CONSEGNA:
Prosegui l'estratto sulle elezioni europee del 2024, scrivendo il seguito dopo la sua ultima frase.

ESTRATTO:
+---+

Europee 2024: che fare?

Molti amici mi chiedono se è opportuno votare e per chi alle prossime elezioni europee.

Le considerazioni che fanno i “risvegliati” (quelli veri non gli “woke”, che in realtà sono addormentati, anzi, ipnotizzati), sono molto lucide.

I 4/5 della legislazione vengono ormai da Bruxelles, anzi direttamente dalla Commissione europea, che poi negozia, più o meno, con gli stati riuniti nel Consiglio, mentre il Parlamento fa soltanto coreografia, e, per quel po’ che fa, fa più danno che altro, con mozioni globaliste telecomandate dai partiti europei.

Questa legislazione e queste mozioni sono quanto di più anti-umano si possa immaginare. Chi è sveglio sa che ormai la UE è, e lo è alla luce del sole, il docile strumento del WEF per realizzare un’agenda distopica.

Tutto il male cola da là. La UE è irriformabile, altro che “cambiare l’Europa da dentro”.

Tutto è studiato perché nessuna voce di diverso segno possa prevalere.

In una parola, la UE è … irredimibile.

+---+

VOCI GREZZE:
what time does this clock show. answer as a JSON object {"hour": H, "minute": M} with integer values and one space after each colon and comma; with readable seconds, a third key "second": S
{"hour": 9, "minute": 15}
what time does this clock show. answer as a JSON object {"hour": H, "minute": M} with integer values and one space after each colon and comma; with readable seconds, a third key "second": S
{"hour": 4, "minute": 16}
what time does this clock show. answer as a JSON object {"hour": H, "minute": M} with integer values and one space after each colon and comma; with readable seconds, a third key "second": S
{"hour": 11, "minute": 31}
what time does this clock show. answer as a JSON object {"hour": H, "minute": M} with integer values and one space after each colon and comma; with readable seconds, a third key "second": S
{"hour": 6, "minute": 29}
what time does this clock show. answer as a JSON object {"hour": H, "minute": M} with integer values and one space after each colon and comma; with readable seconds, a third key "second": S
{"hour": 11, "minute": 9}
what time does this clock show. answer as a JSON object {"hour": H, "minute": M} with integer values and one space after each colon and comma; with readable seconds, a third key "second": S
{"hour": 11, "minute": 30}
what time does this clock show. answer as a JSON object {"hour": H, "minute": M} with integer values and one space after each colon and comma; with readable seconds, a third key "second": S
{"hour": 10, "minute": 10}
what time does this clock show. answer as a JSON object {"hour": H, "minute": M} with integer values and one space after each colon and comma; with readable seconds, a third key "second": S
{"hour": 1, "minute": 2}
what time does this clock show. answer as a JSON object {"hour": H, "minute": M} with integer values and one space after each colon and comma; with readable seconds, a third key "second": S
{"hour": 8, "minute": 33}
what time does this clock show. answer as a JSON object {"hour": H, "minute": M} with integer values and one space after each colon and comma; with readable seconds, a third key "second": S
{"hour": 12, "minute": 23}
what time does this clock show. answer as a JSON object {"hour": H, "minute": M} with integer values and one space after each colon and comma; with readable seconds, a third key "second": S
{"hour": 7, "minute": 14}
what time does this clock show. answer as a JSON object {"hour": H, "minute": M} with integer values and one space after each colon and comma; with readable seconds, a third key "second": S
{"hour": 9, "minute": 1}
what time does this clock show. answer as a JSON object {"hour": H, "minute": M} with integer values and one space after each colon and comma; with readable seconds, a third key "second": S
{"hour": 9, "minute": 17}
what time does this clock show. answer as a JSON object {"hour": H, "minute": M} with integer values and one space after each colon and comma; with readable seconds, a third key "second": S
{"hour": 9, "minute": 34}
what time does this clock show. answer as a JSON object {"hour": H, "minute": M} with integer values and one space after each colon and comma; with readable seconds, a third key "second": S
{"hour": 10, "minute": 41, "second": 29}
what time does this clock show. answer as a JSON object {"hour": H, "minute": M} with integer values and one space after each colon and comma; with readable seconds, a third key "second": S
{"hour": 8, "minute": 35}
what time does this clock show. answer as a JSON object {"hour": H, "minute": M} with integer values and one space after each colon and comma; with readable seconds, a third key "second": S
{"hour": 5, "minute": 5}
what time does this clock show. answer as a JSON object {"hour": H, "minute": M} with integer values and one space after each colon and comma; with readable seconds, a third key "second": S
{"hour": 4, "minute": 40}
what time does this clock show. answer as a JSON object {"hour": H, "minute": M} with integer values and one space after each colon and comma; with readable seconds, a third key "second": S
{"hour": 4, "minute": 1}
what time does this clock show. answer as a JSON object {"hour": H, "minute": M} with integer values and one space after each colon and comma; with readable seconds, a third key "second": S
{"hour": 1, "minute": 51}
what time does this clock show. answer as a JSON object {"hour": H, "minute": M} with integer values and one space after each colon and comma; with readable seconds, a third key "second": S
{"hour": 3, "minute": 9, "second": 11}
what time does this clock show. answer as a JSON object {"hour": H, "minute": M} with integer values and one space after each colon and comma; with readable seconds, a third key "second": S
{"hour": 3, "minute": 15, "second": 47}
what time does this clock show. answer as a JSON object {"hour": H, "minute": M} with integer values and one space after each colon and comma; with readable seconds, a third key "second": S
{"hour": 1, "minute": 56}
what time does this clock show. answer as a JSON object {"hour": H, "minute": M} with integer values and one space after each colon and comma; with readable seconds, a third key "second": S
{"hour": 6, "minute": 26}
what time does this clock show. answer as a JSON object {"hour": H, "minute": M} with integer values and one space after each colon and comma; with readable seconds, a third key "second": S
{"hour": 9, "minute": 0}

+---+

RISULTATO ATTESO:
Beninteso, in un mondo utopico non sarebbe poi malaccio una sorta di confederazione che metta insieme paesi affini per cultura e tradizione e che questi paesi mettano insieme un po’ di risorse per una mutua solidarietà, per la sicurezza comune, per dirimere le controversie economiche, in spirito di pace e di collaborazione, mantenendo ciascuno la propria sovranità.

Ma siamo sicuri che questo “coacervo” di paesi debba essere proprio quella espressione geografica senz’anima chiamata “Europa”. Non esiste una “nazione europea”, e neanche un fascio di nazioni europee unite da qualcosa.

L’unica cosa che avrebbe potuto unire l’Europa, dandole un’anima, sarebbe stata la lingua latina, la religione cristiana (anche come fatto culturale, prima ancora che di fede), un’eredità culturale, letteraria, artistica, filosofica ben riconoscibile. Non si è voluta scegliere questa strada, ma quella del carbone e dell’acciaio, che poi ha condotto alla moneta unica (anziché comune). Forse, utopicamente, un’altra Europa sarebbe o sarebbe stata possibile, ma… non è questa!

Questa non è l’utopia; questa è potenzialmente la distopia. Una parodia dei valori di democrazia e di libertà, che pure dell’Europa potrebbero costituire un altro valido denominatore comune.

Da quando, nel 2019/20, si è deciso che il singolo, la persona umana, non aveva più valore rispetto ad un presunto “bene comune”, di cui solo pochi sacerdoti sono i misteriosi depositari, l’Europa è fallita. È fallita moralmente, prima ancora che militarmente o economicamente.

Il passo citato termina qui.